I understand the frustration. Mortgage spreads, both commercial and residential, including multi-families, have widened at almost the same pace that the 10-year Treasury yield has declined over the past several weeks. The result is that while mortgage rates have declined, the reduction has not been by much or nearly what mortgage companies or home buyers have been expecting.
The relationship between the 10-year Treasury yield and mortgage rates is not fixed. When Treasury yields are declining, mortgage rates will lag that decline because mortgage-backed securities (MBS) buyers are hesitant and cautious about assuming that the decline in Treasury yields will be long-lived.

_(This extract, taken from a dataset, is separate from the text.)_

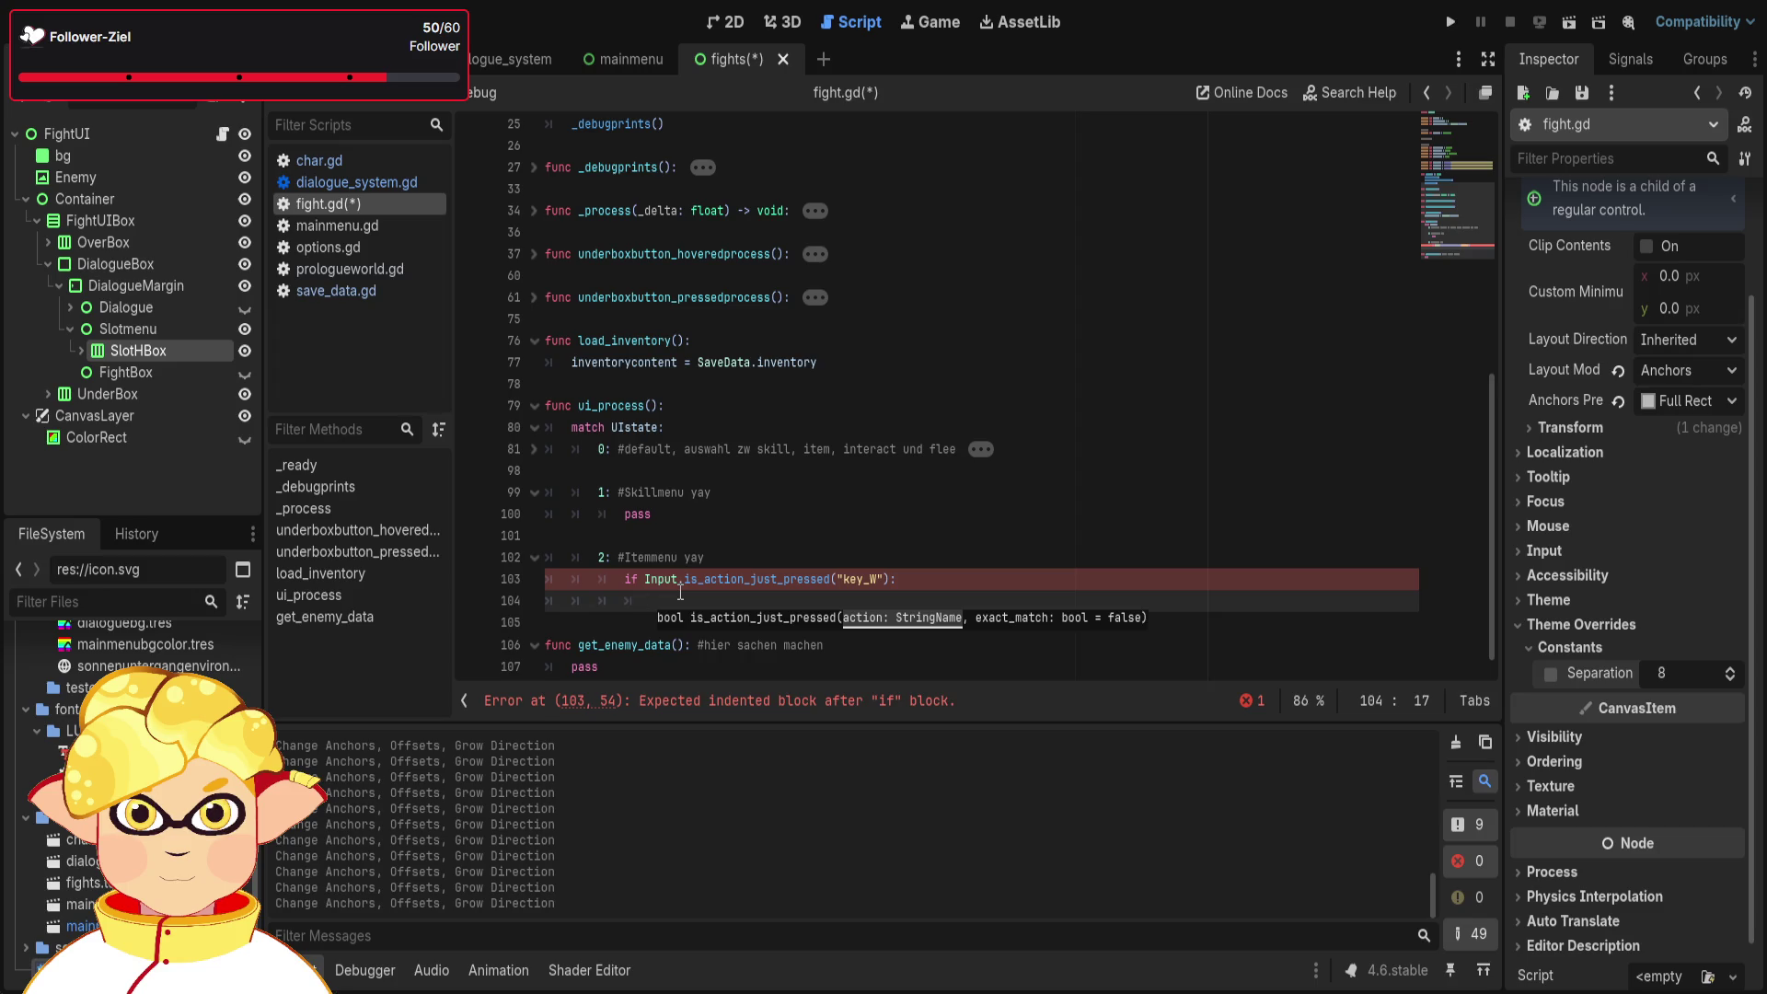
pyautogui.write('curen')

That situation forces mortgage originators such as Wells Fargo (WFC), Bank of America (BAC) and JPMorgan Chase (JPM) to keep the mortgage rates at levels that are conducive to a liquid MBS market.

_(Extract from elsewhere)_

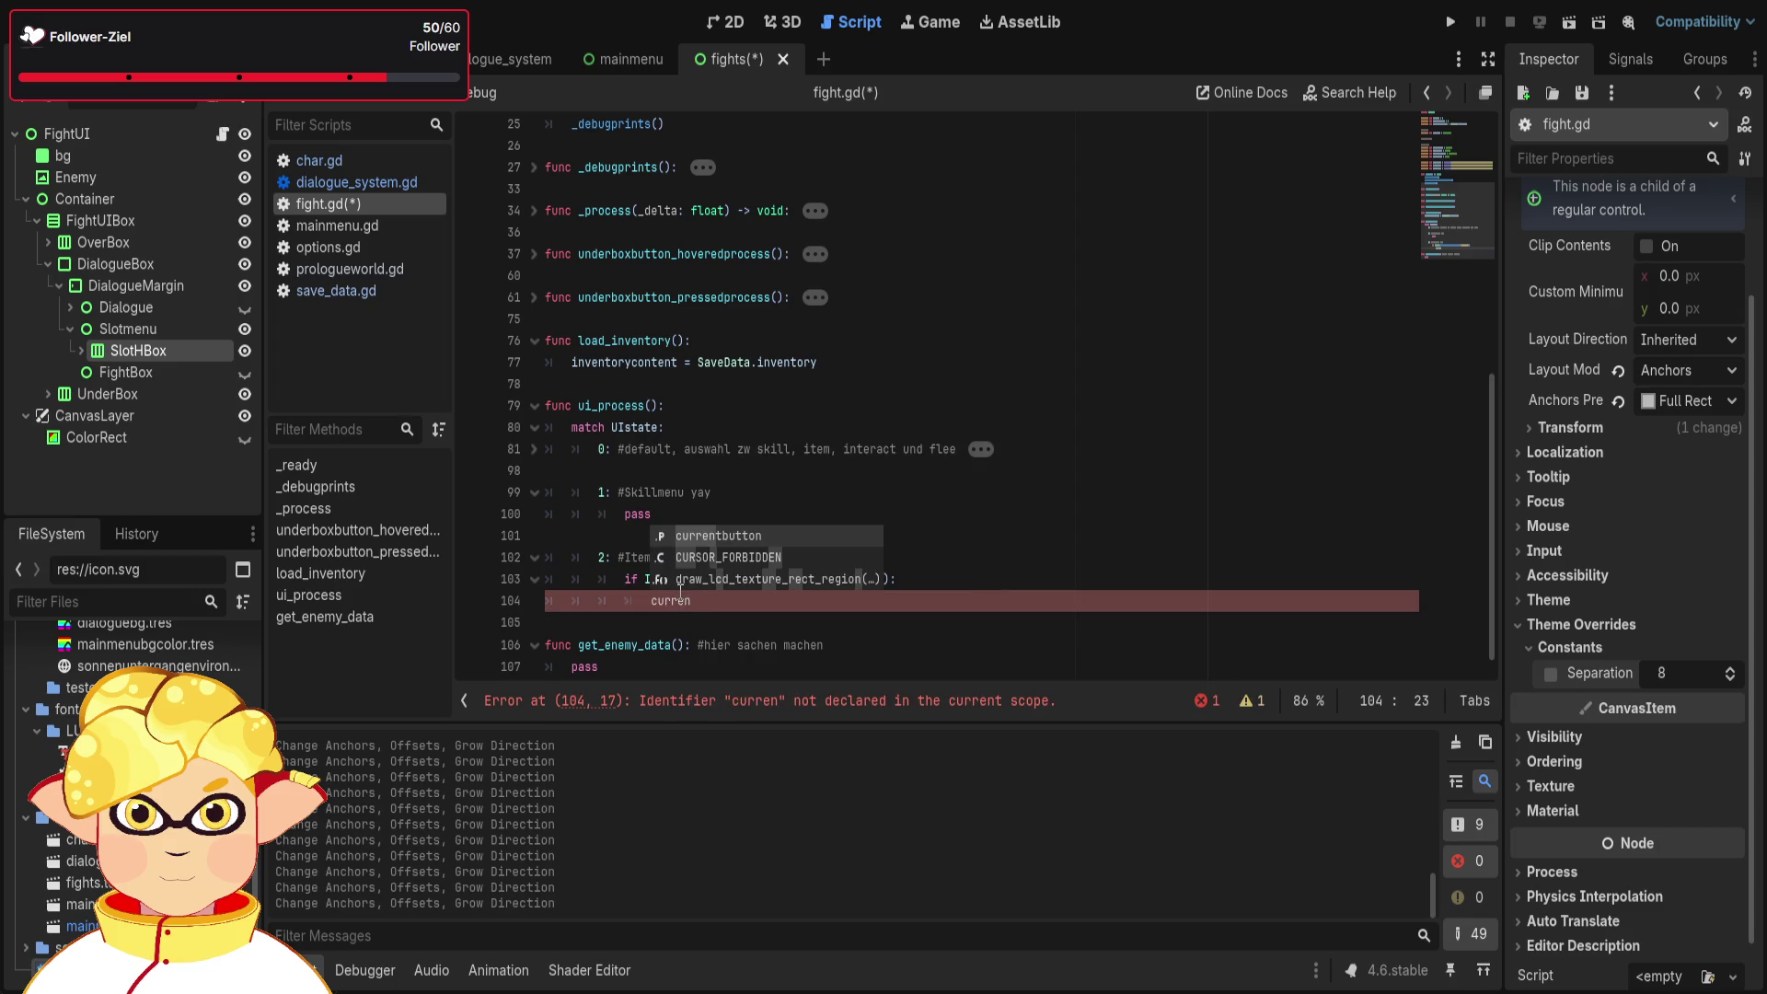
# - Add the nested condition 'if currentbutton <= 2:' under the key_W check
pyautogui.press('BackSpace')
pyautogui.press('BackSpace')
pyautogui.press('BackSpace')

In order to do so, the mortgage spreads actually widen as Treasury yields decline.
Right now there is still much concern by MBS buyers that the decline in Treasury yields is a temporary phenomenon driven by the Brexit referendum results, and that yields will reverse and head higher again as the economic and global financial market impact of it are better understood.
That may be true in the near future, but as clarity on that issue is forming, investors are also beginning to exhibit concerns about the immediate prospects for the global economy. And those concerns are more fundamental and broader than just whether the British secede from the European Union.
As those concerns mount, it is probable that Treasury yields will decline further, thus causing fears of an imminent reversal in those rates to dissipate among MBS buyers. That, in turn, will cause MBS buyers to become willing to accept lower-yielding mortgages and will allow mortgage spreads to reverse their recent widening and start to follow the Treasury yields.
I do not expect this to be an immediate resetting of mortgage rates and spreads. However, if global economic trends continue over the next several months -- and I expect that they will -- key round numbers will be broken. The three most important of them are the yield on the 10-year Treasury, 30-year Treasury and 30-year fixed-rate mortgage.
I expect that 30-year Treasury will break below 2%. That will be followed by the 10-year Treasury breaking below 1%, and finally the 30-year fixed rate mortgage breaking below 3% at par.
As these events occur, the financial media will fixate on them and in the process ensure that everyone is aware of the implications for housing prices, transactions, carry costs and so forth. That attention will provide the first substantive rationale for first-time home buyers with the capacity to purchase to do so since the rapid expansion of the subprime mortgage market in the early 2000s.
There are still many other associated issues that will help determine how quickly this occurs and to what levels mortgage rates fall. The biggest of these is when the Fed decides to reverse course on monetary tightening and how it does so.
If the Fed decides to launch another round of quantitative easing targeted at the purchase of mortgages, the process of the round numbers being hit that I wrote about earlier could be reached more quickly than next spring. The combination of record-low mortgage rates attracting first-time home buyers with a Fed commitment to supporting the stabilization of rates by way of purchasing mortgages again should lead to increased liquidity in the MBS space and a steady reduction in mortgage spreads.
I don't know if the Fed will do that or when it will reverse course, but the process I've outlined should occur even if the Fed does not change course soon or if it doesn't increase mortgage purchases again.
Beyond the largest mortgage originators referenced earlier, the prime beneficiaries of lower mortgage rates should be the stock prices of the home builders with the greatest focus on first-time buyers; among them are Beazer Homes USA (BZH) and Hovnanian Enterprises (HOV).